WHAT TO WORK ON:
1 - Please write out the article on NYU's Abu Dhabi campus from "NYU Confirms Abu" to "plans in September.".
2 - Add what comes next in the article on NYU's Abu Dhabi campus, picking up right after its last sentence.
EXERCISE PASSAGE START
NYU Confirms Abu Dhabi Plans

First reported by The New York Times [17] in August, New York University [18] announced in mid-October that it will open a campus in Abu Dhabi, joining Michigan State University [14] which also announced UAE campus plans in September.

According to NYU president, John Sexton, the university approached a number of different countries in the region before deciding on the United Arab Emirates. “We found in Abu Dhabi a commitment to the notion that the world that is emerging is going to have eight or ten idea capitals in it, driven at their core by research universities, these places where ideas are created,” Sexton told The Chronicle of Higher Education. “The single thing to understand is that this is not a business investment for Abu Dhabi. This is a deep investment in creating an idea capital: a magnet for the whole region and the whole world, with students from India or Morocco or from Saudi Arabia.”
EXERCISE PASSAGE END
DATA EXTRACT START
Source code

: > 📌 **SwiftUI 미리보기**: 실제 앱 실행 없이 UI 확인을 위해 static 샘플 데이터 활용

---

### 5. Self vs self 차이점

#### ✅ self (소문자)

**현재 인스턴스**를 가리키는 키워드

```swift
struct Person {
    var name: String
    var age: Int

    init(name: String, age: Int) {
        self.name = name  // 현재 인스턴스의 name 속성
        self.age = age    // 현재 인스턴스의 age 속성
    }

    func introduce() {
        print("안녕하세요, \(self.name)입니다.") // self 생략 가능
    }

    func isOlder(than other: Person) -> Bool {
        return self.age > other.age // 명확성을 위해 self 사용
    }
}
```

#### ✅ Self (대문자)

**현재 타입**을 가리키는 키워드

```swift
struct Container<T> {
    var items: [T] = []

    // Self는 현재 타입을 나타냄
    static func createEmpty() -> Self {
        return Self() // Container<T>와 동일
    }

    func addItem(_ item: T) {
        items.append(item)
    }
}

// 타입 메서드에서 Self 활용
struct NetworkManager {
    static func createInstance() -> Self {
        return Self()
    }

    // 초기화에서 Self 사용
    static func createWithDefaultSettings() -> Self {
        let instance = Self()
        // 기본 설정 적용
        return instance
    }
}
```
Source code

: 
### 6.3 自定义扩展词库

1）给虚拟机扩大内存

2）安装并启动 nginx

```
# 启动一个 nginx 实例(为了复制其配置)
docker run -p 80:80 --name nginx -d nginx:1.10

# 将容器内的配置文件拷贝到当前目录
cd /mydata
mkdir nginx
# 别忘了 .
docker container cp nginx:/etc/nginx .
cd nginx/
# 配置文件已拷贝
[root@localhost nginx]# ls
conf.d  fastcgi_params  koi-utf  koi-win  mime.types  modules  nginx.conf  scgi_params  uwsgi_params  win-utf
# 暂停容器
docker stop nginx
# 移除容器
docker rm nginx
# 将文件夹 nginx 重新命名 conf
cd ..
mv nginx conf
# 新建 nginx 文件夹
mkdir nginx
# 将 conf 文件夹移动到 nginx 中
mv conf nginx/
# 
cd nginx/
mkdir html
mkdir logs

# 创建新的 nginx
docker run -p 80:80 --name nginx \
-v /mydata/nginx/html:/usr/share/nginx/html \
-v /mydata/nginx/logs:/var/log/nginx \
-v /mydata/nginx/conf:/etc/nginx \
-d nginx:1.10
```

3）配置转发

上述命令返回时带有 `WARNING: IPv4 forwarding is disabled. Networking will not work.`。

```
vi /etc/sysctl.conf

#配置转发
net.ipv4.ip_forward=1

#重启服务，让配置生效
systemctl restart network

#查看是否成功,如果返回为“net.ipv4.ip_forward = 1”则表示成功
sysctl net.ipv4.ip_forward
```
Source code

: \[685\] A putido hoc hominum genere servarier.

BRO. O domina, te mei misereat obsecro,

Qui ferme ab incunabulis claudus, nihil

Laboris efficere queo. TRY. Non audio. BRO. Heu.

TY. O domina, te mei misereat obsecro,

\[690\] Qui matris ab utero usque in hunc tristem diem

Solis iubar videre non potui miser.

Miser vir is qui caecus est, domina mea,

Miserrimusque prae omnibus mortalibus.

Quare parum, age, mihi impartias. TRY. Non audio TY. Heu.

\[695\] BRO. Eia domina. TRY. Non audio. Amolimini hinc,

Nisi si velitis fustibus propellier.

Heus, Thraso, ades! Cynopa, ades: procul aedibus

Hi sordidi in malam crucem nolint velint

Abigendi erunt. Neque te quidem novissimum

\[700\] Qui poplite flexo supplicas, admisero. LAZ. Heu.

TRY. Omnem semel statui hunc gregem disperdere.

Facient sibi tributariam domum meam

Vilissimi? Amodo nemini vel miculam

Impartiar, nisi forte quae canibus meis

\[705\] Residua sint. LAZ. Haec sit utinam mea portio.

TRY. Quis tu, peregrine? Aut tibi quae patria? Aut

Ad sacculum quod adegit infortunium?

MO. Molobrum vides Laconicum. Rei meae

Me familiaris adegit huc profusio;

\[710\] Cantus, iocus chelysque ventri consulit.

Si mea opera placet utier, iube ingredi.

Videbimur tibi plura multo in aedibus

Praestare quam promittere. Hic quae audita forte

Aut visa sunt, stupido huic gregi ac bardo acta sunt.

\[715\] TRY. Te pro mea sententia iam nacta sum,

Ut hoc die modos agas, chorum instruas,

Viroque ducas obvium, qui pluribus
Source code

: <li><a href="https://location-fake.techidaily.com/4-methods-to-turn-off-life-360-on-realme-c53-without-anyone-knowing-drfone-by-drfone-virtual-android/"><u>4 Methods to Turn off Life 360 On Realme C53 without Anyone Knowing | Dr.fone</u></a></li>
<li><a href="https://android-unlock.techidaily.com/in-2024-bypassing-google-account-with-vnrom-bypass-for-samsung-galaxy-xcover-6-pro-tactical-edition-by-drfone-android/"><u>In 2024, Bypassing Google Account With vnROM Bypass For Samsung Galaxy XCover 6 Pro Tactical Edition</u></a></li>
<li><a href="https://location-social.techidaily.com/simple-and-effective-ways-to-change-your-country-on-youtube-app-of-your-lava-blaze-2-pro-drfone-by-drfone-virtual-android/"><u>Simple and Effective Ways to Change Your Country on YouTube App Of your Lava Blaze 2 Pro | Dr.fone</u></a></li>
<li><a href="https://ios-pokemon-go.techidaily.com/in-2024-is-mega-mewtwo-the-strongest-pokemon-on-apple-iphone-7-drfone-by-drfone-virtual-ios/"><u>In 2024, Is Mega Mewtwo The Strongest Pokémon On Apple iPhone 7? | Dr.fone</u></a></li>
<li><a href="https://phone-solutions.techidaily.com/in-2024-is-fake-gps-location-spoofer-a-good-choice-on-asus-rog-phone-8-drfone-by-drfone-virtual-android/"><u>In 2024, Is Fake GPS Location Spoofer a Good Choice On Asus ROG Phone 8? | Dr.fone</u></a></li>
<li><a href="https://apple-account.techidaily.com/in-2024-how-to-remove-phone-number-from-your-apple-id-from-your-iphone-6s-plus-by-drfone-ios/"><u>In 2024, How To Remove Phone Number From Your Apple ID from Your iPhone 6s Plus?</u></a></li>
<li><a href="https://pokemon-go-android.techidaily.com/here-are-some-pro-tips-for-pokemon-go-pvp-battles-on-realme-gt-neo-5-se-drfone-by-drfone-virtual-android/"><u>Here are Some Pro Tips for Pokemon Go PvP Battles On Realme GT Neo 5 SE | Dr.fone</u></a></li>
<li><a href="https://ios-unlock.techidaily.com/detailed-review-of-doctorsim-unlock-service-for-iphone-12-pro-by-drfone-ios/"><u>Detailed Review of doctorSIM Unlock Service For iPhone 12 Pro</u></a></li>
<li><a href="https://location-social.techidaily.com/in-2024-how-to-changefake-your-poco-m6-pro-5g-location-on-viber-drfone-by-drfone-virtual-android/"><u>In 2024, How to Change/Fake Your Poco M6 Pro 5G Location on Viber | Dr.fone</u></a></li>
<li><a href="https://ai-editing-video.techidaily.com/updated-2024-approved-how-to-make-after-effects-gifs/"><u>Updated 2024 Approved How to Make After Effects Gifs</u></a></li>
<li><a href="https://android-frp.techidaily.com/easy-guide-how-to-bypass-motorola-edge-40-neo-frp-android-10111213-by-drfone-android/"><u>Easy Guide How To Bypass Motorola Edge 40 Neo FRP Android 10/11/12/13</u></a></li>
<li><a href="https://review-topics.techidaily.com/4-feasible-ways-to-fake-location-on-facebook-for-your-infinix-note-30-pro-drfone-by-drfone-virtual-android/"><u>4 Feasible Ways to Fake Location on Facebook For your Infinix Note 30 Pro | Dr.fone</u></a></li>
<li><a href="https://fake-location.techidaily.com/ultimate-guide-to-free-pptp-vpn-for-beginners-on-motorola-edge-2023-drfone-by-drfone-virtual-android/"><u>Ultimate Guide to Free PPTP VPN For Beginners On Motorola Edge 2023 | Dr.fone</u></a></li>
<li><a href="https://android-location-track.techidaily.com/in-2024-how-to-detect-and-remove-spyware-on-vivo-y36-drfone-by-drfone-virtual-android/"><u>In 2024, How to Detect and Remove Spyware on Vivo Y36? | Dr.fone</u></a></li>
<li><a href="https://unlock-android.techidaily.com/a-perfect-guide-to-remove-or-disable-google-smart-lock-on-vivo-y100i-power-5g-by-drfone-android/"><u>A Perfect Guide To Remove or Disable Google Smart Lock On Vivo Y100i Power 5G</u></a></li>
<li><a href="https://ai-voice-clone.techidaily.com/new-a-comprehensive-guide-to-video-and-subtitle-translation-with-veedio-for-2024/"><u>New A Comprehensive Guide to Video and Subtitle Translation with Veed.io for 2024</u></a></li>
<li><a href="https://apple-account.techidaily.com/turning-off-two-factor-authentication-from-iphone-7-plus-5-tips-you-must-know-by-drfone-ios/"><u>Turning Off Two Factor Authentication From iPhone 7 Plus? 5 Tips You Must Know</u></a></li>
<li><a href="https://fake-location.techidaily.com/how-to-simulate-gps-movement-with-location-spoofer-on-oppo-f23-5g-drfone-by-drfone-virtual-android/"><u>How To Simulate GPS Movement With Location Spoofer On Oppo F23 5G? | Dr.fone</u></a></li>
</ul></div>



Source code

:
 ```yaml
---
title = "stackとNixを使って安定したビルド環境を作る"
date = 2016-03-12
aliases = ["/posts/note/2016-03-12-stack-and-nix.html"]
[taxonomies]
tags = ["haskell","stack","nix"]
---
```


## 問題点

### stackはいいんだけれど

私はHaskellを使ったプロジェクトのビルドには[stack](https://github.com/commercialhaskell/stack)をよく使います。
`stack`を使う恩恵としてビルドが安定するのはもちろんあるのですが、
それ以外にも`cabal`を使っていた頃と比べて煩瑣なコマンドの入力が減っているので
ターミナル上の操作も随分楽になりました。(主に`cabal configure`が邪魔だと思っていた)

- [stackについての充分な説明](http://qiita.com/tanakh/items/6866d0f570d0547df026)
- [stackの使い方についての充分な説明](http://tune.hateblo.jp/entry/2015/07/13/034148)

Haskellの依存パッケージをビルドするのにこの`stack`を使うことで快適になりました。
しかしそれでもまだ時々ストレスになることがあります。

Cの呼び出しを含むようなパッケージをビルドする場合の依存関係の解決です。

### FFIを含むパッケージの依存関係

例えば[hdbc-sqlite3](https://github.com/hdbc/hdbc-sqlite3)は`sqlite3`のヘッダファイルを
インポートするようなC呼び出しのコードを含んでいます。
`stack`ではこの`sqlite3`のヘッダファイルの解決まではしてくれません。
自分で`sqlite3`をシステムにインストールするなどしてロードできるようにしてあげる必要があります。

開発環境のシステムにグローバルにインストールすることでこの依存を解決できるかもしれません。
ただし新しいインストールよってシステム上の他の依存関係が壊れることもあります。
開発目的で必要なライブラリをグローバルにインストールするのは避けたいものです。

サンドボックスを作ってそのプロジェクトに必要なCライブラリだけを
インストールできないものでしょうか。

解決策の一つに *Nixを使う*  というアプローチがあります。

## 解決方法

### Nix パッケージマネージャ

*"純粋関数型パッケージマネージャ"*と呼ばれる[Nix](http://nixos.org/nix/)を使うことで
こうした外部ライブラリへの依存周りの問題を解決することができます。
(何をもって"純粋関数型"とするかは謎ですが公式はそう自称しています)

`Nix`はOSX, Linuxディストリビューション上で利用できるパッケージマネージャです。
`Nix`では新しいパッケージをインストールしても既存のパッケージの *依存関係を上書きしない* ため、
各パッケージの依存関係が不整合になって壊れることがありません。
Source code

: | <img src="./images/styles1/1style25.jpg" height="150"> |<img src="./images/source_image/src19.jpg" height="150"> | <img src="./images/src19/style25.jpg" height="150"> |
DATA EXTRACT END
RESULTS:
1 -
NYU Confirms Abu Dhabi Plans

First reported by The New York Times [17] in August, New York University [18] announced in mid-October that it will open a campus in Abu Dhabi, joining Michigan State University [14] which also announced UAE campus plans in September.

2 -
An expenses-paid building and operating offer no doubt helped NYU finalize its decision. Abu Dhabi will also provide money to specific departments and programs on NYU’s campus in Manhattan in exchange for having professors rotate to the Abu Dhabi campus. “We want our faculty to see the Abu Dhabi campus as their own,” Mr. Sexton said. “The idea is to create fluidity.”

The NYU Abu Dhabi campus will offer the same degrees that are offered in New York, with a curriculum developed by the university’s New York-based faculty. The university hopes eventually to enroll more than 2,000 undergraduates and several hundred graduate students on the new campus. Its students will be chosen by NYU’s Office of Admissions, relying on the same standards used for the New York campus. NYU Abu Dhabi students will be offered the opportunity to spend a semester in New York and a semester at one of the university’s 12 other outposts around the world, in such places as China, Ghana, and England (see September issue [19] of WENR).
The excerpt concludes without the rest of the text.